The afternoon also had a wealth of exciting talks and missed opportunities (in the other sessions!). Which ended up with a strong if unintended French bias since I listened to Christophe Andrieu, Gabriel Stolz, Umut Simsekli, and Manon Michel on different continuous time processes, with Umut linking GANs, multidimensional optimal transport, sliced-Wasserstein, generative models, and new stochastic differential equations. Manon Michel gave a highly intuitive talk on creating non-reversibility, getting rid of refreshment rates in PDMPs to kill any form of reversibility.

non-reversibility in discrete spaces

Posted in Books, Statistics, University life with tags , , , , , , , , , on January 3, 2020 by xi'an

Following a recent JASA paper by Giacomo Zanella (which I have not yet read but is discussed on this blog), Sam Power and Jacob Goldman have recently arXived a paper on Accelerated sampling on discrete spaces with non-reversible Markov processes, where they use continuous-time, non-reversible algorithms à la PDMP, even though differential equations do not exist on discrete spaces. More specifically, they devise discrete versions of the coordinate sampler and of the Zig-Zag sampler, using Markov jump processes instead of differential equations, with detailed balance on the jump rate rather than the Markov kernel. A use of jump processes originating at least from Peskun (1973) and connected with MCMC algorithms in Matthew Stephens‘ 1999 PhD thesis. A neat thing about discrete settings is that the jump process can be implemented with no discretisation! However, as we noticed when working on birth-and-death processes with Olivier Cappé and Tobias Rydèn, there is a potential for disastrous implementation if an infinite sequence of instantaneous moves (out of zero probability states) is proposed.

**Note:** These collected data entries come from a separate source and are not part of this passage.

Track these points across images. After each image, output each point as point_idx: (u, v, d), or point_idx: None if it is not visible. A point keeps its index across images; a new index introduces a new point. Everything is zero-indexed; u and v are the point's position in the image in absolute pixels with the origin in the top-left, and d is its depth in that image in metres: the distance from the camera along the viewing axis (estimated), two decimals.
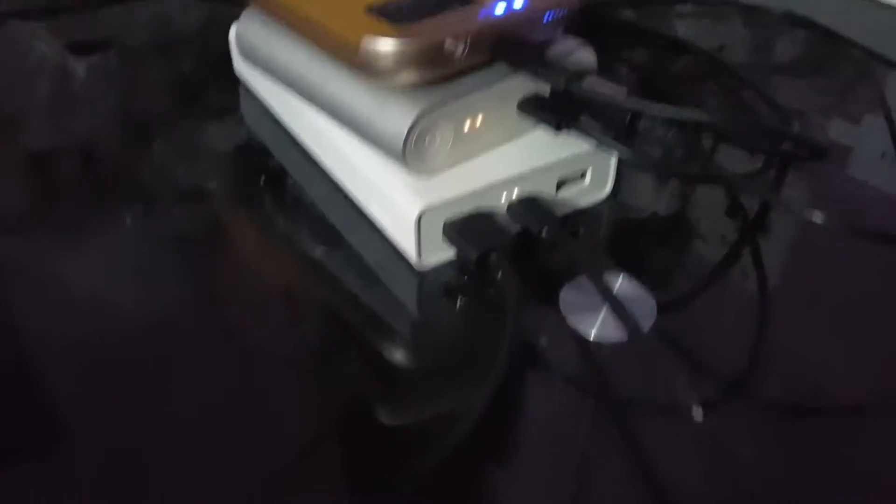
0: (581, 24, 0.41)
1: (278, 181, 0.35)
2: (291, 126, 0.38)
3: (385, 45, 0.27)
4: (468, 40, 0.28)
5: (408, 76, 0.28)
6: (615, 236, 0.34)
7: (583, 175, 0.33)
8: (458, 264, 0.31)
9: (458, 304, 0.30)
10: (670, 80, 0.45)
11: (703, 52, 0.45)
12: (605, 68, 0.33)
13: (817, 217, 0.26)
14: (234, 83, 0.41)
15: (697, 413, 0.25)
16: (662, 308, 0.29)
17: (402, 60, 0.28)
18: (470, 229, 0.30)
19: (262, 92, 0.39)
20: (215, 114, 0.40)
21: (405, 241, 0.31)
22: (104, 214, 0.33)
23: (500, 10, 0.30)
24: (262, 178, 0.35)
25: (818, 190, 0.37)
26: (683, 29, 0.51)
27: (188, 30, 0.47)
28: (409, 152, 0.29)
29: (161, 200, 0.34)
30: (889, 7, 0.54)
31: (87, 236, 0.33)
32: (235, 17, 0.36)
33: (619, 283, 0.30)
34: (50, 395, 0.26)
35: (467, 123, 0.30)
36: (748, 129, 0.34)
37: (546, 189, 0.32)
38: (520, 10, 0.30)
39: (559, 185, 0.33)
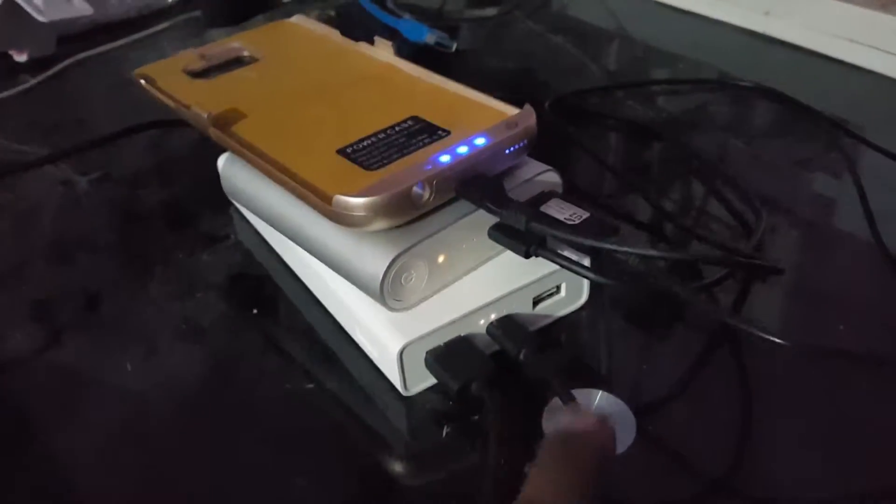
0: (554, 117, 0.43)
1: (272, 309, 0.37)
2: (279, 252, 0.39)
3: (356, 201, 0.29)
4: (434, 186, 0.30)
5: (379, 224, 0.30)
6: (594, 344, 0.35)
7: (558, 288, 0.35)
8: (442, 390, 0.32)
9: (444, 432, 0.31)
10: (643, 173, 0.46)
11: (677, 141, 0.47)
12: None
13: (776, 338, 0.27)
14: (225, 204, 0.43)
15: None
16: (642, 419, 0.31)
17: (373, 212, 0.29)
18: (450, 360, 0.31)
19: (250, 218, 0.41)
20: (208, 240, 0.41)
21: (390, 372, 0.32)
22: (104, 359, 0.35)
23: (463, 150, 0.31)
24: (255, 310, 0.37)
25: (791, 281, 0.38)
26: (658, 108, 0.53)
27: (181, 154, 0.49)
28: (387, 293, 0.31)
29: (160, 340, 0.36)
30: (858, 70, 0.56)
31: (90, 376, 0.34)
32: None
33: (598, 399, 0.32)
34: None
35: (441, 258, 0.32)
36: (704, 260, 0.35)
37: (523, 307, 0.34)
38: (482, 148, 0.32)
39: (536, 302, 0.34)
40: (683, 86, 0.55)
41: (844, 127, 0.48)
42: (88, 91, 0.60)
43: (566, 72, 0.59)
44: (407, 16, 0.57)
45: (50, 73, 0.60)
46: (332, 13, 0.59)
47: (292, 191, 0.32)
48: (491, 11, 0.69)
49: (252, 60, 0.42)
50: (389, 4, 0.57)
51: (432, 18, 0.59)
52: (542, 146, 0.35)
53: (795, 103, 0.51)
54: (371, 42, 0.41)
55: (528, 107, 0.34)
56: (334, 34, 0.44)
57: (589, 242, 0.28)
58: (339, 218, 0.30)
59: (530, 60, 0.62)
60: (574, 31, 0.66)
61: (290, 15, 0.47)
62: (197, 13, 0.66)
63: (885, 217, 0.41)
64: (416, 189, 0.30)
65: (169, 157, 0.50)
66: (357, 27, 0.43)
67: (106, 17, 0.66)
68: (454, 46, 0.59)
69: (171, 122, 0.49)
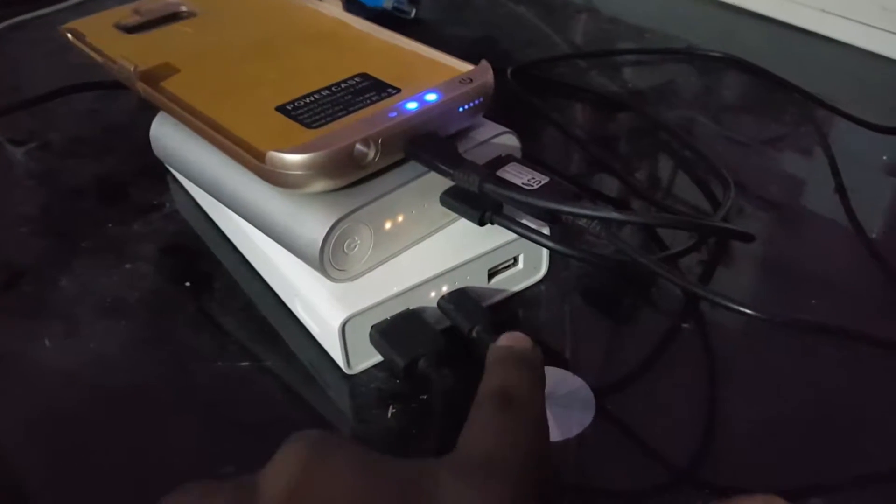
0: (516, 85, 0.40)
1: (207, 282, 0.34)
2: (217, 221, 0.36)
3: (292, 158, 0.26)
4: (379, 143, 0.27)
5: (319, 185, 0.27)
6: (552, 320, 0.33)
7: (516, 260, 0.32)
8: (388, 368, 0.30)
9: (389, 413, 0.29)
10: (611, 142, 0.44)
11: (643, 112, 0.44)
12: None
13: (750, 310, 0.25)
14: (163, 171, 0.40)
15: None
16: (601, 397, 0.28)
17: (312, 171, 0.27)
18: (397, 335, 0.29)
19: (187, 186, 0.38)
20: (141, 210, 0.38)
21: (332, 348, 0.30)
22: (25, 335, 0.32)
23: (412, 106, 0.29)
24: (188, 283, 0.34)
25: (762, 255, 0.36)
26: (626, 79, 0.51)
27: (120, 120, 0.46)
28: (328, 261, 0.28)
29: (84, 316, 0.33)
30: (830, 41, 0.54)
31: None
32: None
33: (556, 378, 0.29)
34: None
35: (388, 224, 0.29)
36: (671, 225, 0.33)
37: (477, 280, 0.31)
38: (433, 104, 0.29)
39: (491, 274, 0.32)
40: (651, 56, 0.53)
41: (816, 98, 0.46)
42: (26, 57, 0.56)
43: (530, 43, 0.57)
44: None
45: None
46: None
47: (224, 149, 0.29)
48: None
49: (190, 16, 0.39)
50: None
51: None
52: (502, 115, 0.33)
53: (765, 74, 0.49)
54: None
55: (484, 63, 0.31)
56: None
57: (548, 205, 0.26)
58: (274, 178, 0.27)
59: (492, 30, 0.59)
60: (538, 1, 0.63)
61: None
62: None
63: (857, 189, 0.39)
64: (358, 146, 0.27)
65: (106, 122, 0.46)
66: None
67: None
68: (413, 13, 0.57)
69: (107, 85, 0.45)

The authors make the further assumption(s) that the discrete space is endowed with a graphical structure with a group G acting upon this graph, with an involution keeping the target (or a completion of the original target) invariant. In this framework, reversibility amounts to repeatedly using (group) generators þ with a low order (as in Bayesian variable selection, binary spin systems, where þ.þ=id, and other permutation problems), since they bring the chain back to its starting point. Their first sampler is called a Tabu sampler for avoiding such behaviour, forcing the next step to use other generators þ in the generator set Þ thanks to a binary auxiliary variable that partitions Þ into forward vs backward moves. For high order generators, the discrete coordinate and Zig-Zag samplers are instead repeatedly using the same generator (although it is unclear to me why this is beneficial, given that neither graph nor generator is not necessarily linked with the target). With the coordinate sampler being again much cheaper since it only looks at one direction in the generator group.

The paper contains a range of comparisons with (only) Zanella’s sampler, some presenting heavy gains in terms of ESS. Including one on hundreds of sensors in a football stadium. As I am not particularly familiar with these examples, except for the Bayesian variable selection one, I found it rather hard to determine whether or not the compared samplers were indeed exploring the entirety of the (highly complex and highly dimensional) target. The collection of examples is however quite rich and support the use of such non-reversible schemes. It may also be that the discrete nature of the target could facilitate the theoretical study of their convergence properties.